Fury As Attorney General Scolds Labour MP Ellie Reeves For ‘Emotive Language’ When She Questions Him On Rape Conviction Rates

With convictions at a record low, Shadow Solicitor General Ellie Reeves asked if the government would 'sit back and watch the effective decriminalisation of rape'.

Houses of Parliament

by Rhiannon Evans |
Updated on

There's been social media fury after Attorney General Michael Ellis told female Labour MP Ellie Reeves when she was using 'emotive language' when she questioned him about rape conviction rapes in the UK.

Speaking in the House of Commons, Shadow Solicitor General Ellie Reeves took the government to task on the appalling rape conviction rate, which many commentators and campaigners have claimed is effectively the decriminalisation of rape in this country.

In the year to the end of March 2020, 58,856 cases of rape were recorded by police forces in England and Wales. These led to just 2,102 prosecutions, compared with 3,043 in the previous 12 months.

In July last year, Dame Vera Baird QC, Victims Commissioner said: ‘In effect, what we are witnessing is the decriminalisation of rape. In doing so, we are failing to give justice to thousands of complainants.’

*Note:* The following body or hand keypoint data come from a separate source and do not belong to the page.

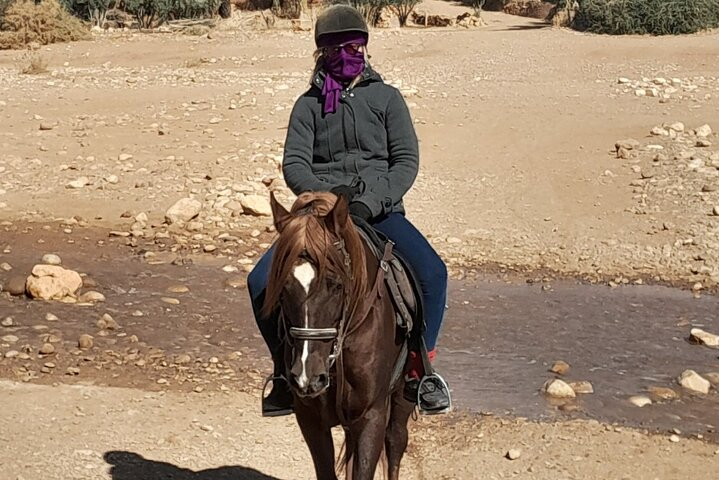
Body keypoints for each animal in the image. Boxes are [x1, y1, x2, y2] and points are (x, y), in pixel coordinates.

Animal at [263, 191, 415, 480]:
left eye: (335, 284)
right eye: (283, 287)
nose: (307, 377)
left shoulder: (372, 416)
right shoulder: (310, 419)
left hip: (402, 395)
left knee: (396, 442)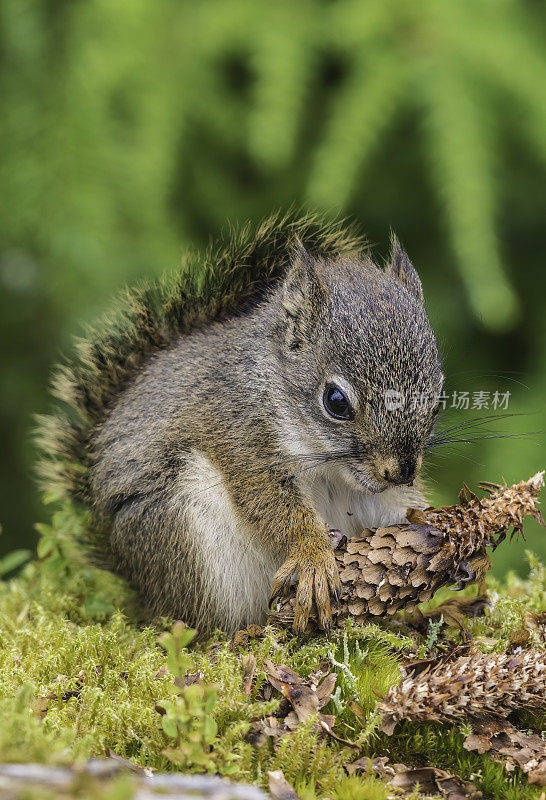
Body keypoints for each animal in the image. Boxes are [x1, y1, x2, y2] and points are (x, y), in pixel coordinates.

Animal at [36, 212, 440, 636]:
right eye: (336, 402)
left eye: (439, 397)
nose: (401, 472)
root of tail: (139, 586)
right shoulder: (240, 433)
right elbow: (271, 502)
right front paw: (313, 556)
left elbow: (397, 509)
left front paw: (433, 524)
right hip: (184, 534)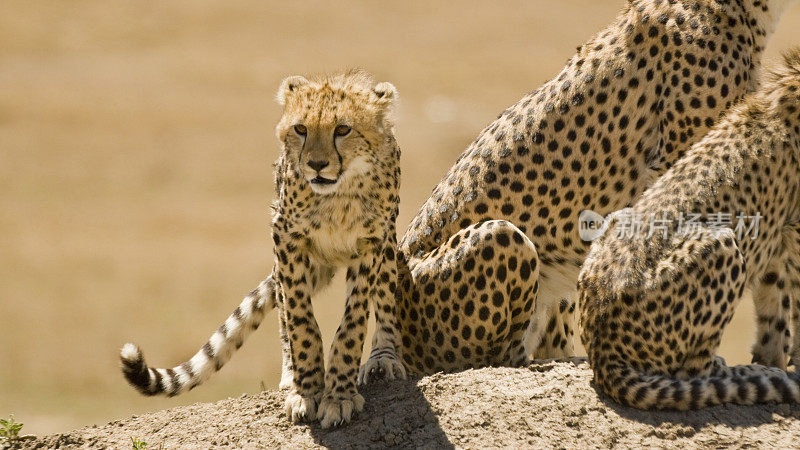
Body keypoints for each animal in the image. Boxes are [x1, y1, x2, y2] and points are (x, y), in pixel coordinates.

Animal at [122, 70, 406, 428]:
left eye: (343, 129)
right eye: (301, 129)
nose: (316, 164)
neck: (337, 195)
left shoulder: (371, 244)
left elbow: (352, 324)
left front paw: (339, 395)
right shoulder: (286, 238)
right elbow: (300, 320)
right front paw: (307, 391)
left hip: (387, 247)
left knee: (384, 300)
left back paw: (384, 357)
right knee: (284, 312)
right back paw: (290, 374)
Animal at [580, 50, 800, 412]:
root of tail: (601, 353)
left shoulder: (779, 239)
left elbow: (776, 312)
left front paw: (775, 361)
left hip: (615, 219)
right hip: (721, 243)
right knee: (691, 372)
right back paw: (739, 373)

In the year to March 2020, just 1.4% of rape cases recorded by police resulted in a suspect being charged (or receiving a summons).

Today, Ms Reeves said, speaking to the Attorney General: 'I’m not sure he grasps the scale of the issue. Last year the police recorded over 55,000 rapes but there were only 2,100 prosecutions and 1,400 convictions.

'The government announced their end to end rape review and we are still waiting for it. So I ask the Attorney General again, will he make rape a dedicated specialism within the CPS and will he back Labour’s Survivors Support plan for rape victims or will he sit back and watch the effective decriminalisation of rape?'

In response, Mr Ellis said: 'I don’t think that the emotive language that the honourable lady uses is appropriate at all. I have to say that’s not the case. The reality of the matter is we’ve said we will always look at any ideas and suggestions, but she talks about 55,000 cases. Only about 5,000 of those were actually referred to the CPS, so the CPS works very hard to prosecute and charge all of the cases referred to it and the statistics of that have gone up. They’re now at 65% of all cases referred to it are resulting in a charge and I would suggests she looks carefully at the CPSI report which indicates good work in this area, although I do very much acknowledge that more needs to be done.'

There was fury at his comments on social media, especially given the renewed calls of women for the government to listen to them about the threat of male violence, following the murder of Sarah Everard.

The government were criticised earlier this week for announcing a plan that included better street lighting and plain-clothes police officers in nightclubs.